At the time, he was effectively Coke's employee, just not on paper. And so it was a case of "Craig who?" as the company battled him through the courts over compensation. After enduring some particularly brutal publicity over the past fortnight, including a plea for compassion from the Premier, Coke has finally settled with Mr Pareezer - nine years after the original incident.
Others are yet to have their rights "contracted" in this way; they've merely been asked to be more "flexible". Indeed, the Government keeps insisting on the need for a more "flexible workforce" - a phrase that summons up the image of 2000 steelworkers doing tai chi and the odd yoga downward dog. It's hard to know why the Australian economy has been doing so well, beating much of the world in terms of economic growth, considering the sclerotic nature of our workforce.
"Flexible", of course, is just code for "a willingness to be treated like any other commodity - able to work anytime, anywhere, at the same rate, without penalties or loadings".
In first-year economics, labour is just another input cost, just like the raw materials. The coal you pour into the burners doesn't cost more on Saturdays and Sundays, so why should the workers who do the pouring? That's the theory, and you can find it expressed on the website of the H.R. Nicholls Society, as much as you can see it illustrated in the pages of Charles Dickens's Hard Times.
The only snag is that employees are different to lumps of coal. For a start, they have a role outside the production process - as citizens, parents and consumers, among other things. This might seem like stating the bleeding obvious, but there are times when stating the bleeding obvious can seem like an act of radical dissent.
Unlike lumps of coal, employees create the society in which business operates. That's why penalty rates are a good compromise: they don't force businesses to close down on weekends; but they do gently encourage work to be concentrated, where possible, on weekdays.

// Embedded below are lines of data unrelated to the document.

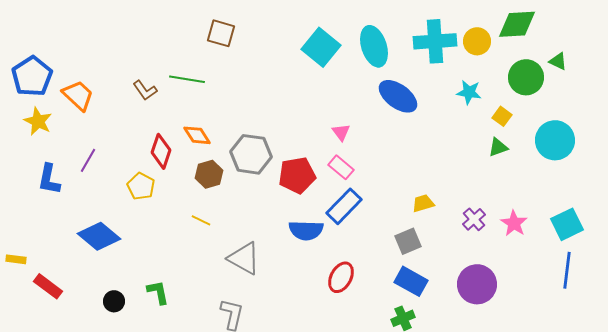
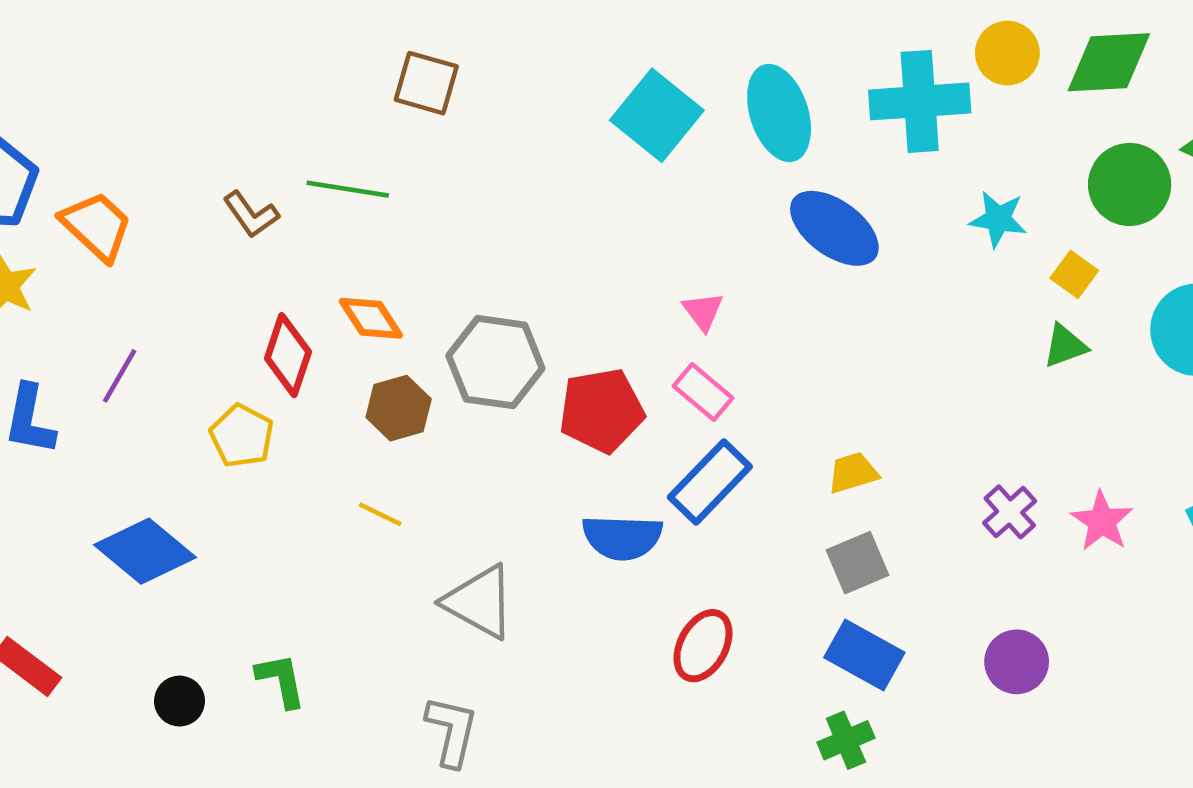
yellow circle: (477, 41) -> (1007, 53), moved
yellow trapezoid: (423, 203) -> (853, 473), moved
purple circle: (477, 284) -> (1017, 662), size x0.7

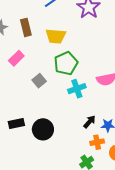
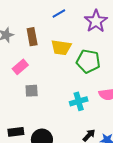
green pentagon: (66, 63) -> (88, 61), moved, turned 30
gray square: (39, 81) -> (32, 91), moved, turned 32

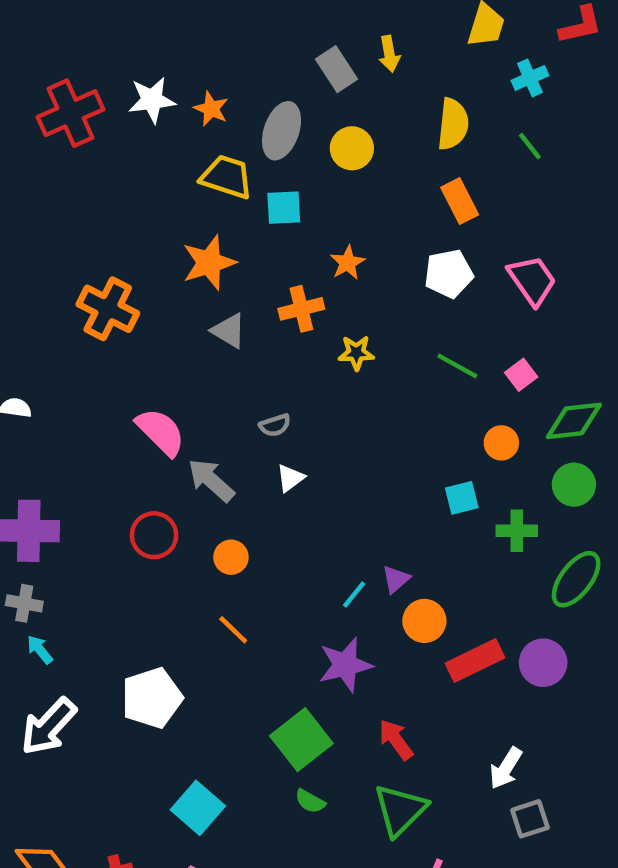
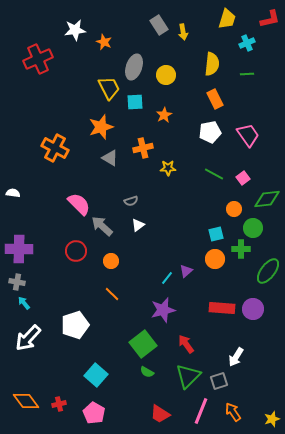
gray rectangle: (336, 69) -> (159, 25), moved
white star: (152, 100) -> (75, 30), moved
orange star: (211, 109) -> (104, 42), moved
green line: (530, 146) -> (247, 74), turned -56
yellow trapezoid: (227, 177) -> (109, 88), turned 45
orange star: (347, 263) -> (164, 115), moved
green circle: (574, 485) -> (253, 228), moved
orange circle: (424, 621) -> (215, 259), moved
red rectangle: (475, 661) -> (222, 308), turned 30
gray square: (530, 819) -> (219, 381), moved

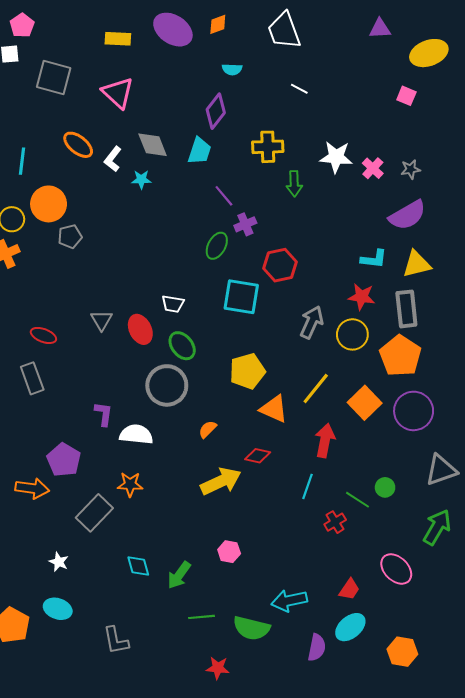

This allows for two days in which citizens can join together to build social capital - whether that takes the form of attending church, partaking in a boozy barbecue, or driving the children to soccer. All are hard to achieve when there is no shared pattern to our times of rest and work.

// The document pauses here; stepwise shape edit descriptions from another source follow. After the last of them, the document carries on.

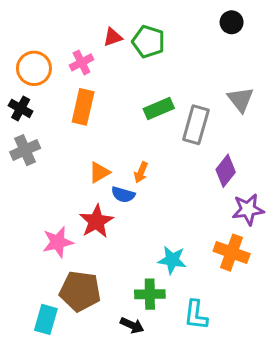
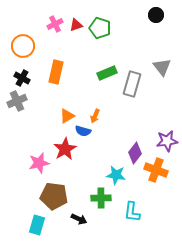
pink cross: (82, 62) -> (55, 24), moved
black cross: (21, 108) -> (22, 78), moved
purple diamond: (226, 171) -> (135, 153), moved
cyan rectangle: (46, 319) -> (37, 225), moved
black arrow: (132, 325) -> (79, 219), moved

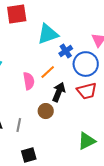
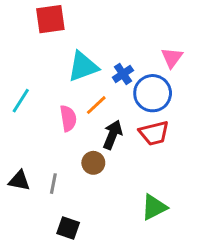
cyan triangle: (48, 34) -> (83, 67), moved
black square: (29, 155) -> (68, 228), turned 35

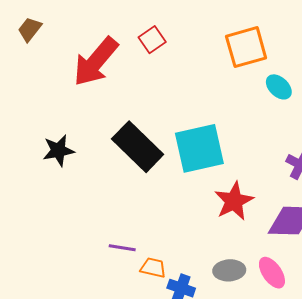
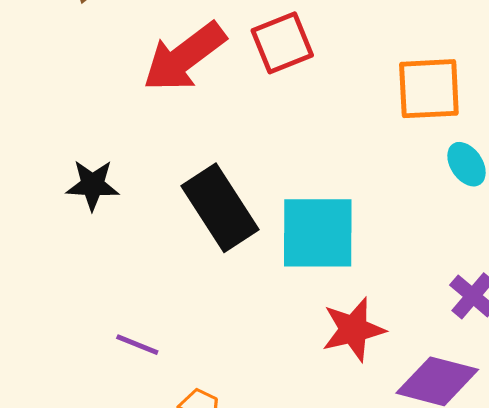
red square: (152, 40) -> (282, 43), size x1.4
purple line: (122, 248) -> (137, 345), moved

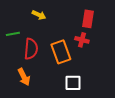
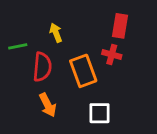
yellow arrow: (39, 15) -> (56, 33), moved, turned -136
orange arrow: (24, 77) -> (48, 105), moved

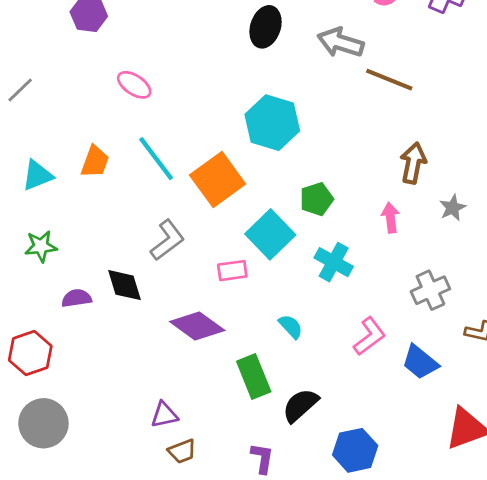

The Government keeps insisting penalty rates should be a matter of individual choice. But weekends, by their very nature, are the proper subject of communal decision making. There's no point in me driving my children down to weekend soccer if there's no one there for them to play against.
It's not a problem faced by lumps of coal. Lumps of coal don't care too much about when they are thrown into the burner. Lumps of coal are not asked to play a role outside the economy.
The tradition of Australian industrial relations was famously set in 1907 in the Harvester judgement of Justice H.B. Higgins. He insisted that workers were more than an input cost; that a fair wage had to take account of a worker's ability to function in those other roles, such as citizen, parent or, as Higgins put it, "a human being in a civilised community".
A dusty court judgement, from a century ago. Funny how, in 2006, it suddenly has the ring of a rallying cry.